** Opening DOCUMENT EXCERPT block **
Friday, November 19, 2010

Interview With a Zen Master, Part 2


Here is the second half of my interview with Venerable Master Miao Tsan.  I asked him some more specific questions about Zen but there are foot notes at the end.  I touched on some of the subjects briefly, some of them I've mentioned here before, but there is a wealth of information about them on the internet as well.

Before I get into the rest of the interview, I'd like to thank some of the people who helped make this happen.  The people at Bright Sky Press and their promoters: Lucy, Susan and Monica. The Golovines for hosting the Master and logistics for more than just my interview.  Richard whose presence during the interview was comforting and Kate for the heads up to us on the initial event.
But anyway, the rest of the interview:

I have been a scholar of Buddhism, mostly Zen, for nearly ten years.  Only in the last year have I begun sitting zazen and it has opened up more about me to my self than the previous ten.  What advice and reasoning do you have to give to those who study without practice to begin meditation or mind training? What benefits to have to offer for those that begin a spiritual practice?

I think at first we can deal with our negative habits.  In this world people think that this is negative habits, first people need to give that up. Then second we can try some meditation. Third if you can be able to be aware of your own thoughts, gradually you have control of your own thought and every single thought it is created by our selves.  If we don’t even know that we are creating the thought, it means unconsciously there are no thoughts leading us to nowhere. If you can be aware of your thought this is very important.  How can you make this happen? Meditation first and then quit the negative habits. Sometimes you can read some books. Probably, for my own idea, I am a Zen practitioner, so I can read some articles from the Zen Patriarchs. They guide you how to realize your own mind. They guide you to know how a practitioner can really practice in daily life. Quit negative habits and then be aware of your own thoughts, meditate and read some articles related to your practice.

I’ve often found that the meditation has allowed me to step back from the cycle of thoughts and so you don’t get caught up in the thoughts.  It’s a very useful tool in realizing your own habits and that you may not be able to change the habits immediately but as soon as you recognize them it becomes easier.

Yes, the moment when you can be aware of your own thought, you start to change that. You are not following the thought.  In everyday life whenever a thought pops up in our minds, most of the time we follow it. So when we are meditating, we focus on the method.  When the thought pop up we call it wandering thought because we don’t want that to happen. So we just ignore them.  Gradually they lose their power. So the more we generate the same thought, the more powerful the thought becomes.  So it is ourselves who gives the wandering thought power.  It’s become our habit.  So the moment we can be aware of the thought, the thought loses its own power a little bit.  So gradually our mind becomes more calm.

One of the first experiences I had with that was the pain in the legs when you sit...

*Laughs* Yes

... and acknowledging it as pain and that it’s not going anywhere until you go somewhere but that you’re not going to go somewhere yet.  That you just acknowledge it for what it is and then it has no strength.  After that realization a lot of other things in my life have become habits that have disappeared because I stopped giving them power over me.

Yes, yes, that’s right.
** Closing DOCUMENT EXCERPT block **
** Opening RECORDS SUPPLIED block **
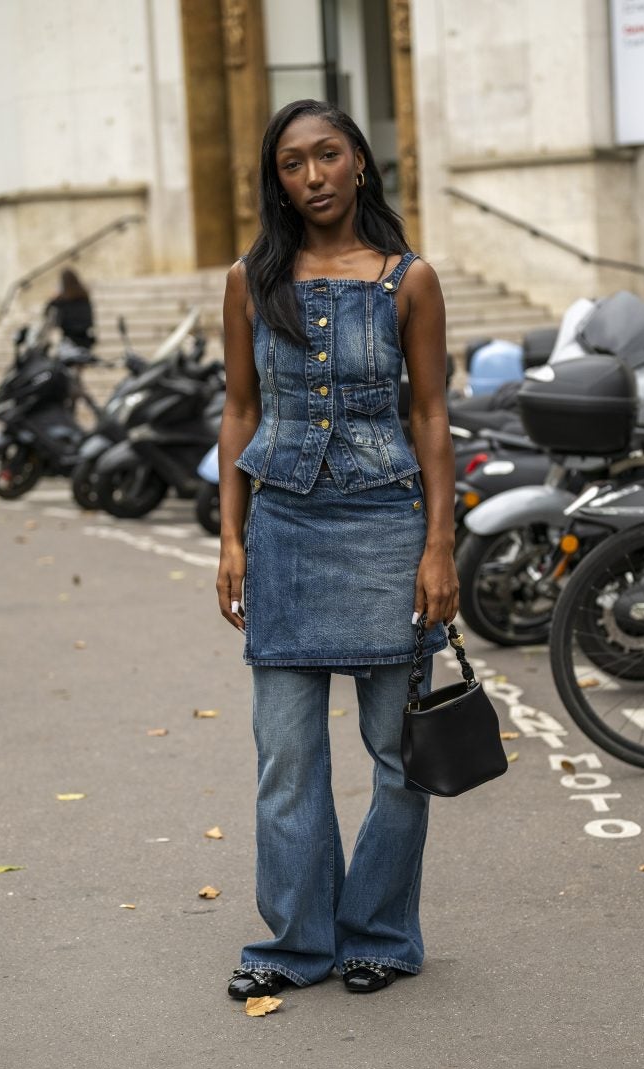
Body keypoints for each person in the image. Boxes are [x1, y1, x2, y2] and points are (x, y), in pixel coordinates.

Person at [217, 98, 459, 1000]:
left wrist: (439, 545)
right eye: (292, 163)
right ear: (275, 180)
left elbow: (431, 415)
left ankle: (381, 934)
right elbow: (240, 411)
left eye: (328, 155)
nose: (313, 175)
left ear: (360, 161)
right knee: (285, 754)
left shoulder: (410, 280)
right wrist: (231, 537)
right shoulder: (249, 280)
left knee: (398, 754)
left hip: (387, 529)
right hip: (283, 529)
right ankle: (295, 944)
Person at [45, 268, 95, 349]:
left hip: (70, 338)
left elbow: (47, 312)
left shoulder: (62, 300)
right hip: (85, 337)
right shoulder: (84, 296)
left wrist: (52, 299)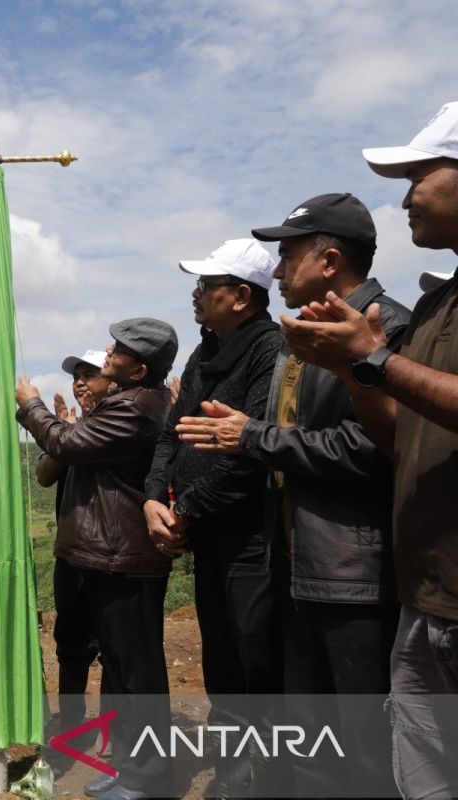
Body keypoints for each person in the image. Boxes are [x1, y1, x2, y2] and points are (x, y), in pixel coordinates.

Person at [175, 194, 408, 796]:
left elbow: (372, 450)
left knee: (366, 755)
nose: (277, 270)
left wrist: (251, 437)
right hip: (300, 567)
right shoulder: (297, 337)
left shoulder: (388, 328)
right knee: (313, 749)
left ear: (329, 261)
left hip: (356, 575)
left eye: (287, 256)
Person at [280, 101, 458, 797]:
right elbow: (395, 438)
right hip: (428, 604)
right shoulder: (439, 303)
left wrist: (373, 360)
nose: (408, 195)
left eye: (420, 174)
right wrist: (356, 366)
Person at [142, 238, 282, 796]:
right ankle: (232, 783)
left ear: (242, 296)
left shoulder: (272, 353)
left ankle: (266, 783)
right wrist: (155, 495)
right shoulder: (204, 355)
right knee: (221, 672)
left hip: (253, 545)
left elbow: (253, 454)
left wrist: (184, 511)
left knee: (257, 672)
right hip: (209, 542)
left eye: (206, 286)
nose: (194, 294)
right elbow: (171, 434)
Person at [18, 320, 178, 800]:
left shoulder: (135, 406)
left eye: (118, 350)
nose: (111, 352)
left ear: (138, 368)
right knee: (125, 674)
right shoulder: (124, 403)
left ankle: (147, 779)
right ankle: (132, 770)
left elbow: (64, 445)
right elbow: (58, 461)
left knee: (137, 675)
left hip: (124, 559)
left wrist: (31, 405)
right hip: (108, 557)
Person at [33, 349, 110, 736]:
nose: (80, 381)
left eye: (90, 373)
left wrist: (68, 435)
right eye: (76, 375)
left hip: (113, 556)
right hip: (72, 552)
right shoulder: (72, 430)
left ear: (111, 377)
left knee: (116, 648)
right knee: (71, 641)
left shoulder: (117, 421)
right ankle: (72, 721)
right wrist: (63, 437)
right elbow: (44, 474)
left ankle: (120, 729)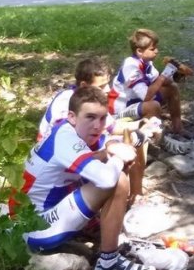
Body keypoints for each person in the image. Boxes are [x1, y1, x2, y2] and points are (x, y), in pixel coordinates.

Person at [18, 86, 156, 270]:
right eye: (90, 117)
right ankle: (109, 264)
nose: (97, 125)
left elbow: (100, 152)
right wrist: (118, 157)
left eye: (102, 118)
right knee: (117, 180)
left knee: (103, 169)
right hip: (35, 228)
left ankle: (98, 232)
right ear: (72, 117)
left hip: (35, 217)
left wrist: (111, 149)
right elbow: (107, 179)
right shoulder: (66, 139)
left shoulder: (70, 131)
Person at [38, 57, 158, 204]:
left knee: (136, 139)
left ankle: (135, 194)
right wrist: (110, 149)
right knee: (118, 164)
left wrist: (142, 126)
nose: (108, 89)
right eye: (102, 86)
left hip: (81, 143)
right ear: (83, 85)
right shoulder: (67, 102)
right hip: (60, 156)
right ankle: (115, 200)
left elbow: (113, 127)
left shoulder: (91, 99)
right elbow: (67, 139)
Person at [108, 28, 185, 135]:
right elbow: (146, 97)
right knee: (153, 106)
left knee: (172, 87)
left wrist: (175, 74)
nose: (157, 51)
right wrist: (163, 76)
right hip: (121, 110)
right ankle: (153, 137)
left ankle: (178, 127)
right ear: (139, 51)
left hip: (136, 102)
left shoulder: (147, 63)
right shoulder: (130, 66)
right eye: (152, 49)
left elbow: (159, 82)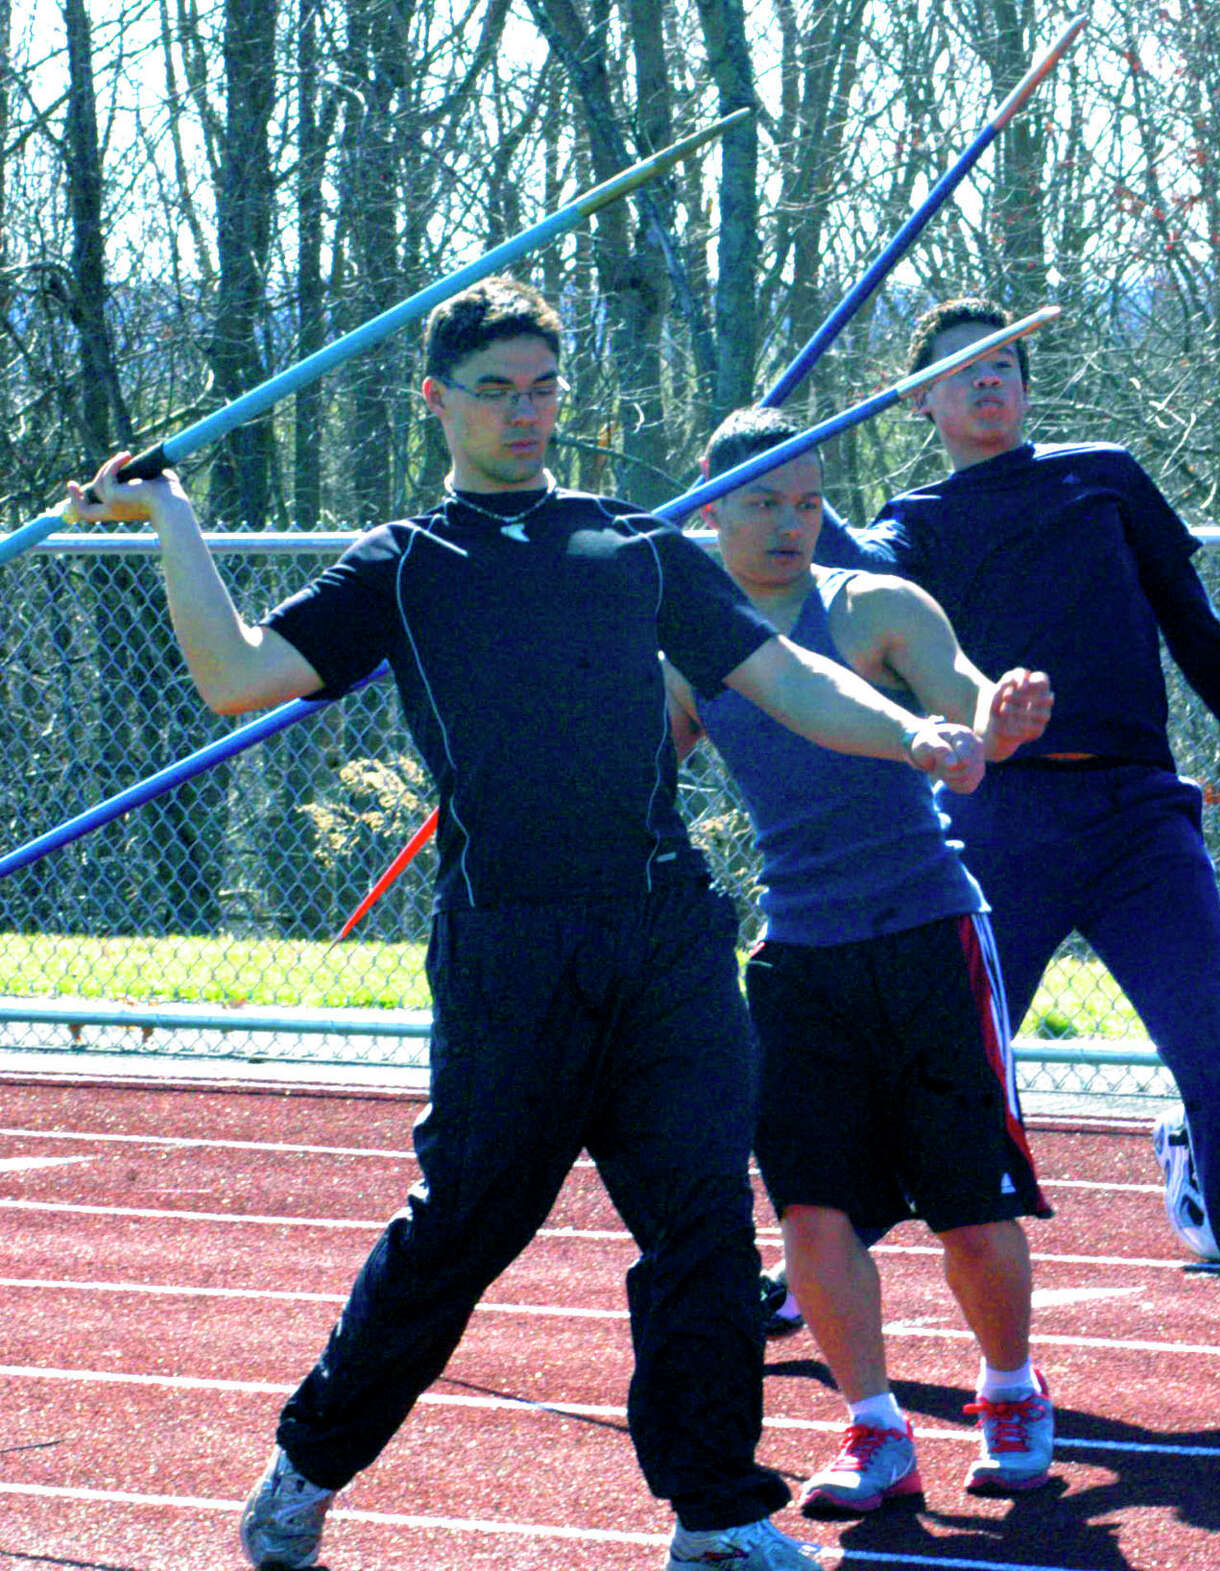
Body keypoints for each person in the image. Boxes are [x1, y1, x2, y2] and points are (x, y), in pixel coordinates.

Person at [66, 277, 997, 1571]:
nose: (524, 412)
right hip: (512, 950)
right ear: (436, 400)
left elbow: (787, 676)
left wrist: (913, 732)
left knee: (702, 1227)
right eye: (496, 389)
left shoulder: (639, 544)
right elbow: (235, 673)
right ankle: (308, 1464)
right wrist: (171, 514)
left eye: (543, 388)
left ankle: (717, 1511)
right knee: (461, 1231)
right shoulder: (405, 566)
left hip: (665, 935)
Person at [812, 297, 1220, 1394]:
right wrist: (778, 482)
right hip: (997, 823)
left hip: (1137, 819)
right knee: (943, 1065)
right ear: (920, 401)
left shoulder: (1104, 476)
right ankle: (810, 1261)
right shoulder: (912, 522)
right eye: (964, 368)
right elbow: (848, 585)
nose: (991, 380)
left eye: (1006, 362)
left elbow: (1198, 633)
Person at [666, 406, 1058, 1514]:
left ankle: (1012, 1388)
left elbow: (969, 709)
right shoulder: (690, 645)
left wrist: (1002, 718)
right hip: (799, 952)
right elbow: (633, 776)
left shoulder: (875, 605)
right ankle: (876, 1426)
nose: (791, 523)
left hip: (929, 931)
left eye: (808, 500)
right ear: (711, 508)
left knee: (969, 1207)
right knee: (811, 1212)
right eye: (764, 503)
** Closing RECORDS SUPPLIED block **
■ WORK INSTRUCTIONS ■
a – How long has the interviewer been a scholar of Buddhism, according to the interview?
b – Transcribe the interview word for word, everything from "I’ve often found" down to "it becomes easier.".

■ ANSWERS FOR THIS EXERCISE ■
a – Nearly ten years.

b –
I’ve often found that the meditation has allowed me to step back from the cycle of thoughts and so you don’t get caught up in the thoughts.  It’s a very useful tool in realizing your own habits and that you may not be able to change the habits immediately but as soon as you recognize them it becomes easier.